Motoristas que vendem seu carro sem formalizar a transferência junto aos órgãos de trânsito podem enfrentar sérias consequências no futuro.
Apesar de parecer apenas uma formalidade burocrática, a comunicação de venda ao Departamento Estadual de Trânsito (Detran) é uma exigência legal e, mais do que isso, uma proteção contra prejuízos.
Um caso recente em São Paulo ilustra bem o risco: um homem que vendeu seu veículo há mais de uma década terá de arcar com as multas e dívidas acumuladas durante esse período simplesmente por não ter comunicado oficialmente a venda ao Detran.
Comunique a venda do seu carro ou terá um prejuízo enorme no futuro
O caso foi analisado pela Vara da Fazenda Pública de Limeira, no interior paulista.
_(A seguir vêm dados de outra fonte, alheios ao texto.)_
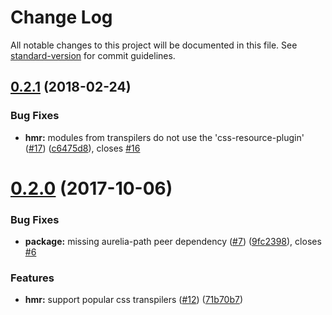 # Change Log

All notable changes to this project will be documented in this file. See [standard-version](https://github.com/conventional-changelog/standard-version) for commit guidelines.

<a name="0.2.1"></a>
## [0.2.1](https://github.com/aurelia/hot-module-reload/compare/0.2.0...v0.2.1) (2018-02-24)


### Bug Fixes

* **hmr:** modules from transpilers do not use the 'css-resource-plugin' ([#17](https://github.com/aurelia/hot-module-reload/issues/17)) ([c6475d8](https://github.com/aurelia/hot-module-reload/commit/c6475d8)), closes [#16](https://github.com/aurelia/hot-module-reload/issues/16)



<a name="0.2.0"></a>
# [0.2.0](https://github.com/aurelia/hot-module-reload/compare/0.1.0...v0.2.0) (2017-10-06)


### Bug Fixes

* **package:** missing aurelia-path peer dependency ([#7](https://github.com/aurelia/hot-module-reload/issues/7)) ([9fc2398](https://github.com/aurelia/hot-module-reload/commit/9fc2398)), closes [#6](https://github.com/aurelia/hot-module-reload/issues/6)


### Features

* **hmr:** support popular css transpilers ([#12](https://github.com/aurelia/hot-module-reload/issues/12)) ([71b70b7](https://github.com/aurelia/hot-module-reload/commit/71b70b7))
Segundo o processo, o antigo proprietário vendeu o veículo em 2014 e chegou a reconhecer firma do contrato em cartório. Mesmo assim, deixou de informar o Detran sobre a transferência.
Com o passar dos anos, ele começou a receber notificações de infrações cometidas pelo novo condutor e a ver sua Carteira Nacional de Habilitação (CNH) sendo penalizada.
Incomodado com a situação, entrou na Justiça pedindo para ser desonerado das multas e pontuações, além de solicitar o bloqueio do veículo.
Na ação, ele alegou que o contrato de compra e venda, com firma reconhecida, seria suficiente para comprovar que não era mais responsável pelo automóvel.
O pedido, no entanto, foi contestado pelo Detran de São Paulo, que argumentou com base no artigo 134 do Código de Trânsito Brasileiro.
Esse dispositivo legal determina que o vendedor deve comunicar a alienação do bem ao órgão de trânsito, sob pena de continuar respondendo pelas infrações e débitos que surgirem até que a comunicação seja registrada.
Justiça decidiu que débitos do carro devem ser pagos por antigo proprietário
A Justiça negou o pedido do ex-proprietário. A juíza responsável, Graziela da Silva Nery, explicou que o reconhecimento de firma não substitui a obrigação legal de informar o Detran sobre a venda.
Para ela, enquanto o nome do antigo dono permanecer vinculado ao registro do veículo, ele segue legalmente responsável por tudo o que acontecer com o carro.
A decisão foi fundamentada na jurisprudência do Superior Tribunal de Justiça, que reforça a responsabilidade objetiva do vendedor até a formalização da transferência.
Além disso, a magistrada destacou que o veículo em questão ainda possui um bloqueio judicial e administrativo, o que impede qualquer alteração cadastral.
Cabe ao próprio vendedor, portanto, cumprir a lei e comunicar a venda, ou correr o risco de pagar a conta pelos erros de outra pessoa.